Locate the line that contains "right ankle: (142, 316, 31)" in the entries below, then repeat it and every following line through the line that contains "left elbow: (163, 208, -9)", exactly, and no others.

GIVEN DATA: Begin

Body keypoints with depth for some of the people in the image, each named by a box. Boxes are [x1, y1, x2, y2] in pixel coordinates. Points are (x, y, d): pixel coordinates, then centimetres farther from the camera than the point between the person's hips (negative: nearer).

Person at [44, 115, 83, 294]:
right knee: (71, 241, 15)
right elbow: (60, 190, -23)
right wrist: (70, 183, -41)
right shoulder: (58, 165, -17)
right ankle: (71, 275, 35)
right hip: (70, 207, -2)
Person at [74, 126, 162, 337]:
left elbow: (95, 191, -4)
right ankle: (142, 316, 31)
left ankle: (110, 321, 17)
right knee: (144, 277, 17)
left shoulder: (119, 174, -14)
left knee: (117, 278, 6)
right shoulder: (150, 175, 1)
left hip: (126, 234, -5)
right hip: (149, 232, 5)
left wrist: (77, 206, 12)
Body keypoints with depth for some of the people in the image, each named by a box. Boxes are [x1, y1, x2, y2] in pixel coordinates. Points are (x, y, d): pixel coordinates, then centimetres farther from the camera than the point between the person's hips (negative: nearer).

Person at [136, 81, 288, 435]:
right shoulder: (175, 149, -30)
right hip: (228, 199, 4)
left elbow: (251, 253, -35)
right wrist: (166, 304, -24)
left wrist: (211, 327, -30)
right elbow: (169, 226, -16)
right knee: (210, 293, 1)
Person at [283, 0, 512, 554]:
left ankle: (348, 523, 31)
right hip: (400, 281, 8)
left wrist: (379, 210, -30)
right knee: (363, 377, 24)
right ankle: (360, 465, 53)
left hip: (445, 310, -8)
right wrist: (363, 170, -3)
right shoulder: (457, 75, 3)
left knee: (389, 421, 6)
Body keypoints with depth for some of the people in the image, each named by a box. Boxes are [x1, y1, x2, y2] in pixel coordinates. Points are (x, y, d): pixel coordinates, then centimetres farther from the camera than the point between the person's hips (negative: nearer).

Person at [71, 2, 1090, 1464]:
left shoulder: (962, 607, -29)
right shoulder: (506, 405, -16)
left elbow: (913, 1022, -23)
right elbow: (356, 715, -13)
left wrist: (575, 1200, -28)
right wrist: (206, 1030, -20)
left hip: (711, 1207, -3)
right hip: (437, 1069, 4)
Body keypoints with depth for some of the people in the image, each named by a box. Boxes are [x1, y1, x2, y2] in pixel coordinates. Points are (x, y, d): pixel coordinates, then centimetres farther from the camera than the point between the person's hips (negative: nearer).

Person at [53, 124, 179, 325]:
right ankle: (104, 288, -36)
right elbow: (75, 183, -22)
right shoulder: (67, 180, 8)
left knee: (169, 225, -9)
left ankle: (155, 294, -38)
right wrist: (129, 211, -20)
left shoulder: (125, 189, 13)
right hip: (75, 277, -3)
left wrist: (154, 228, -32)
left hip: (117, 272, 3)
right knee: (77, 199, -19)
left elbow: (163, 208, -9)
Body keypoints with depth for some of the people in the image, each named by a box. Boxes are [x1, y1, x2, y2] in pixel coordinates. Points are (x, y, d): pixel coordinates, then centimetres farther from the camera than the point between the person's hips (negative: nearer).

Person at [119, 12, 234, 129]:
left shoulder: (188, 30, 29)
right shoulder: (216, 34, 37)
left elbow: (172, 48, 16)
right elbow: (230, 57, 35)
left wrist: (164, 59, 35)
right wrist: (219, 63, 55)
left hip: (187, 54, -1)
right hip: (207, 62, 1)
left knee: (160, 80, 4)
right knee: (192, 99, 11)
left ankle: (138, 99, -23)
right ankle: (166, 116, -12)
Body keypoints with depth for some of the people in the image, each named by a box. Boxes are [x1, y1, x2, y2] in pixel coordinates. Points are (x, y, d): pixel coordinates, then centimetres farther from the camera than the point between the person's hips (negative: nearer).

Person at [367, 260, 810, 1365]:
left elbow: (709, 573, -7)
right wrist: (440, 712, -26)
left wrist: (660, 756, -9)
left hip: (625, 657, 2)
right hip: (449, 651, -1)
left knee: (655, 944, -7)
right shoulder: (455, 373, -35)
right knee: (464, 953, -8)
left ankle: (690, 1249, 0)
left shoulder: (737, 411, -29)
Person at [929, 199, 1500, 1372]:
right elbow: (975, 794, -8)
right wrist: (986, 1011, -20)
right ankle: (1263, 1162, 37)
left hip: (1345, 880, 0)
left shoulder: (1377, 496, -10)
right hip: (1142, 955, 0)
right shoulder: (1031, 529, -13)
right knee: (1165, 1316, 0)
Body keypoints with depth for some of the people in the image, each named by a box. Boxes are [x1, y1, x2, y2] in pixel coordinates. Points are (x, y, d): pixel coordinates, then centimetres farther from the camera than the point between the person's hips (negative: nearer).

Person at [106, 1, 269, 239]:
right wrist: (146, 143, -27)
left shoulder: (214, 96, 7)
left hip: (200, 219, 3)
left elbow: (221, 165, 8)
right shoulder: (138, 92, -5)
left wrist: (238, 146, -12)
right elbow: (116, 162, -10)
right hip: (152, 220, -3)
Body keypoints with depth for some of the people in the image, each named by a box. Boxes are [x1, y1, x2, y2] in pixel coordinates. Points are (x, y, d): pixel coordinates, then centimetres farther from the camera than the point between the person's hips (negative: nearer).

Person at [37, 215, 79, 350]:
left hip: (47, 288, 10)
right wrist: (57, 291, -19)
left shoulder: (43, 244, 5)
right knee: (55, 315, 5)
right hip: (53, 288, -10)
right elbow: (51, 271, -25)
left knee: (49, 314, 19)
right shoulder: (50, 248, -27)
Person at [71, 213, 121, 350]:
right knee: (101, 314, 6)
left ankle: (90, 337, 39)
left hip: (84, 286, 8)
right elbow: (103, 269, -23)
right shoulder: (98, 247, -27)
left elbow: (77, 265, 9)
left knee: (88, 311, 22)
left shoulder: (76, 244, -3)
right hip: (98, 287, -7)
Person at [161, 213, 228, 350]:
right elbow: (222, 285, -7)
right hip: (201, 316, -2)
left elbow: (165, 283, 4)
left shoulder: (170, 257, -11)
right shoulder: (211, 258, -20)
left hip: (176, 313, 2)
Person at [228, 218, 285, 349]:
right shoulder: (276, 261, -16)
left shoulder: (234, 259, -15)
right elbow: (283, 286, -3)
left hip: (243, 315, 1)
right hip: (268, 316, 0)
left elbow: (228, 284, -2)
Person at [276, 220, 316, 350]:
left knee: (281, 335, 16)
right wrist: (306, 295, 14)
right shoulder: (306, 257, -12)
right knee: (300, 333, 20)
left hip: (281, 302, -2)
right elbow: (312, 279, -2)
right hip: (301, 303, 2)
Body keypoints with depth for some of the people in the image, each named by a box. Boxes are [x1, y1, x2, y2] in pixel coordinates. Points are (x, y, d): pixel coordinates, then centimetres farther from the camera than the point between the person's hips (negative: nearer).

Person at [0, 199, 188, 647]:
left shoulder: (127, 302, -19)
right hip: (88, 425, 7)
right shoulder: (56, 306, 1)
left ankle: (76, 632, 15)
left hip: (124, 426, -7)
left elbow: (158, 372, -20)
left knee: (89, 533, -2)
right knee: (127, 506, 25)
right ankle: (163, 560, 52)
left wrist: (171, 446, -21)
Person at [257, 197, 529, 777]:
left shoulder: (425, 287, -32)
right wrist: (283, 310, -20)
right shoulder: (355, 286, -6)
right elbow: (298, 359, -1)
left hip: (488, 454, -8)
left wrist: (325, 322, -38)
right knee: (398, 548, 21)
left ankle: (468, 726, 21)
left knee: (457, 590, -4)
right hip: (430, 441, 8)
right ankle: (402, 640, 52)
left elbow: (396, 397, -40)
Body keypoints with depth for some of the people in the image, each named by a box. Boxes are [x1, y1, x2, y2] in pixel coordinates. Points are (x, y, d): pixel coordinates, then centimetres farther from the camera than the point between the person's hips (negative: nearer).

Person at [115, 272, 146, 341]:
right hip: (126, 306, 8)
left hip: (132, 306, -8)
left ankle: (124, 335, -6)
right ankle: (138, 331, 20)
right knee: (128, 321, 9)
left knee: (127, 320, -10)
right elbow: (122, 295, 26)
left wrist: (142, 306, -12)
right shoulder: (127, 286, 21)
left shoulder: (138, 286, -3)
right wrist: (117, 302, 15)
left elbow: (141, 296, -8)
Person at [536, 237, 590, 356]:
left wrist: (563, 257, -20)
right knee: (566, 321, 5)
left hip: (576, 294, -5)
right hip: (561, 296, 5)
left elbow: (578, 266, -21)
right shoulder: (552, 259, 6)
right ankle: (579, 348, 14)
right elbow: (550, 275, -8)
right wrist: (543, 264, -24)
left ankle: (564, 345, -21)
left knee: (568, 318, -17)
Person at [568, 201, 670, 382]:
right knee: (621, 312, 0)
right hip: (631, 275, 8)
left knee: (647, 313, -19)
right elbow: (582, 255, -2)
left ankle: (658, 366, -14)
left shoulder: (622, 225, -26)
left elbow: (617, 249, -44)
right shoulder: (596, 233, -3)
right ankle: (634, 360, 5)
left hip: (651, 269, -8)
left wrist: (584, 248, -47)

GIVEN DATA: End

## TASK SOLUTION
right ankle: (142, 316, 31)
left ankle: (110, 321, 17)
right knee: (144, 277, 17)
left shoulder: (119, 174, -14)
left knee: (117, 278, 6)
right shoulder: (150, 175, 1)
left hip: (126, 234, -5)
right hip: (149, 232, 5)
left wrist: (77, 206, 12)
Body keypoints with depth for some of the people in the image, each named by a box. Boxes are [x1, y1, x2, y2] in pixel coordinates. Points are (x, y, d): pixel coordinates, then centimetres farther from the camera than the point between the person's hips (negative: nearer).

Person at [136, 81, 288, 435]:
right shoulder: (175, 149, -30)
right hip: (228, 199, 4)
left elbow: (251, 253, -35)
right wrist: (166, 304, -24)
left wrist: (211, 327, -30)
right elbow: (169, 226, -16)
right knee: (210, 293, 1)
Person at [283, 0, 512, 554]:
left ankle: (348, 523, 31)
right hip: (400, 281, 8)
left wrist: (379, 210, -30)
right knee: (363, 377, 24)
right ankle: (360, 465, 53)
left hip: (445, 310, -8)
right wrist: (363, 170, -3)
right shoulder: (457, 75, 3)
left knee: (389, 421, 6)
Body keypoints with depth for some of the people in the image, each named by a box. Boxes are [x1, y1, x2, y2] in pixel coordinates. Points are (x, y, d): pixel coordinates, then centimetres farther from the camera than the point between the person's hips (negative: nearer).

Person at [71, 2, 1090, 1464]:
left shoulder: (962, 607, -29)
right shoulder: (506, 405, -16)
left elbow: (913, 1022, -23)
right elbow: (356, 715, -13)
left wrist: (575, 1200, -28)
right wrist: (206, 1030, -20)
left hip: (711, 1207, -3)
right hip: (437, 1069, 4)
Body keypoints with depth for some of the people in the image, each named by a box. Boxes are [x1, y1, x2, y2] in pixel coordinates. Points are (x, y, d): pixel coordinates, then centimetres farther from the camera than the point between the person's hips (negative: nearer).

Person at [53, 124, 179, 325]:
right ankle: (104, 288, -36)
right elbow: (75, 183, -22)
right shoulder: (67, 180, 8)
left knee: (169, 225, -9)
left ankle: (155, 294, -38)
right wrist: (129, 211, -20)
left shoulder: (125, 189, 13)
right hip: (75, 277, -3)
left wrist: (154, 228, -32)
left hip: (117, 272, 3)
right knee: (77, 199, -19)
left elbow: (163, 208, -9)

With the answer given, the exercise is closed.